Forum Moderators: open
The possible evolution of Google and/or its technology in Topic Sensitive PageRank [www2002.org]
Similar to the Hilltop algorithm [webmasterworld.com] we have discussed earlier but takes it further. This approach wants to make Google more relevant by dividing the pagerank into relevant topics to the search query. This is an effort to keep high PR sites from showing up on irrelevant searches.
Our approach to biasing the PageRank computation is novel in its use of a small number of representative basis topics, taken from the Open Directory
That's novel?
For instance, the user's bookmarks and browsing history could be used in selecting the appropriate topic-sensitive rank vectors.
or the Google toolbar? :)
At the end of the paper, the writers are aware of the "adversarial editors" factor in the ODP, but the algo still seems way to reliant on this one directory. This is an incomplete data pool on which to base an algorithm, IMO. Yet I can see that this may be the best option out there.
All this algo does is use one more step on top of the current PageRank system by adding one more inbound link to determine the topic (from ODP). After the topics are assigned, then PR is calculated as usual to my understanding.
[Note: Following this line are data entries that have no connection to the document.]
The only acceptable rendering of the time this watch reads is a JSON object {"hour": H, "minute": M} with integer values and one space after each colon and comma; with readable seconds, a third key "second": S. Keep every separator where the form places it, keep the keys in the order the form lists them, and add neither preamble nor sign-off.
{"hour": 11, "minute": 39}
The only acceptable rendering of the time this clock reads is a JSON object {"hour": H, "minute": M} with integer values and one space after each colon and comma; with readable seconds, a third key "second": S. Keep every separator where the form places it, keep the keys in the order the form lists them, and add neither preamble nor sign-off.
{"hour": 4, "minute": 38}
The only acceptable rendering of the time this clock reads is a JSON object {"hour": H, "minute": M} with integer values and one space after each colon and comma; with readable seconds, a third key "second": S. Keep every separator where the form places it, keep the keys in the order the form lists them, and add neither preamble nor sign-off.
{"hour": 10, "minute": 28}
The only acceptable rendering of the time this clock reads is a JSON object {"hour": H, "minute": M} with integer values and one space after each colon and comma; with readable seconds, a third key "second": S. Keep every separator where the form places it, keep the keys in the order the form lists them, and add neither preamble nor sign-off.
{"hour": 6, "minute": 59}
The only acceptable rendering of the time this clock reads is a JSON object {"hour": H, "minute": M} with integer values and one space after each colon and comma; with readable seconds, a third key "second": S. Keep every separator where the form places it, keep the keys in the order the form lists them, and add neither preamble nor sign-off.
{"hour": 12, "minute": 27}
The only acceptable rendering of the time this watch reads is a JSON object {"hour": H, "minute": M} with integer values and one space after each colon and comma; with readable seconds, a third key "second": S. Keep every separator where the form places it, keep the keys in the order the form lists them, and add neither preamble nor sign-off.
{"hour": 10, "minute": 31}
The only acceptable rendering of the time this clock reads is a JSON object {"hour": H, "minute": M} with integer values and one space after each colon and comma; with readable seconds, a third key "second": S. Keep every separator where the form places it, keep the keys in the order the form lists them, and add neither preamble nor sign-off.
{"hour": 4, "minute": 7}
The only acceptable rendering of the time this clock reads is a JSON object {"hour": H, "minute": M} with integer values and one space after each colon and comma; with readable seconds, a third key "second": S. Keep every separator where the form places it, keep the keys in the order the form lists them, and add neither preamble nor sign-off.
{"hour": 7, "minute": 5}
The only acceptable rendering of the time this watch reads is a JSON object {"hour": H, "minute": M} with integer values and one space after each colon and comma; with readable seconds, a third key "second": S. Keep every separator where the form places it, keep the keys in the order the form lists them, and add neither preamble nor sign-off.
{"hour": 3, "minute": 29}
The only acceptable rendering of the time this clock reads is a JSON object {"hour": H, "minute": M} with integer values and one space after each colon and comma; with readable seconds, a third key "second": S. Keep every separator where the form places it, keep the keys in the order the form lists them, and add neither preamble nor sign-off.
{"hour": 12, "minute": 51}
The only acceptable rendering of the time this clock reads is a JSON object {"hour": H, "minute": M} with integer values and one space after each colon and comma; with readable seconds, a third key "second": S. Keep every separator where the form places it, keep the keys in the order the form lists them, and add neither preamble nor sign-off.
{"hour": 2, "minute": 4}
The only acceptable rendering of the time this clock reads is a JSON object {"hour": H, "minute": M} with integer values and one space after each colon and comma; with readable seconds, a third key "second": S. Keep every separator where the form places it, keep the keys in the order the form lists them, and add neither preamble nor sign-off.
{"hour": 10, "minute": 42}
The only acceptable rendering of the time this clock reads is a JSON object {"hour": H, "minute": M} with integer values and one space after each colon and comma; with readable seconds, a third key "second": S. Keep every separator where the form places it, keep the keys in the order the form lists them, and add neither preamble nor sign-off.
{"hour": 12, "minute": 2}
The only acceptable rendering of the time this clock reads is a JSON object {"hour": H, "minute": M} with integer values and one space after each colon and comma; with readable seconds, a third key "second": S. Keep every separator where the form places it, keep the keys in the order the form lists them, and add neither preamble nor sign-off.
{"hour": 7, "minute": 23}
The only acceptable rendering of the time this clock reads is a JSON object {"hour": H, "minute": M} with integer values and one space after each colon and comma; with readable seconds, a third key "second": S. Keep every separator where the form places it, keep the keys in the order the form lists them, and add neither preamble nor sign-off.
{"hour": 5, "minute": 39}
Even one of Google's own software engineers wrote a paper on it. The Use of BiGrams to Enhance Text Categorization [serve.com] (1.1 mb pdf)
[edited by: msgraph at 1:15 pm (utc) on May 22, 2003]
Topic-Sensitive PageRank: A Context-Sensitive Ranking Algorithm for Web Search [dbpubs.stanford.edu]
A quick "spot the differences" seems to be the addition of chapter 6.
Basically new offline and query-tim processing techniques are discussed such as the Quadratic Extrapolation and other recent speeding algos.
Anyone else found something interesting?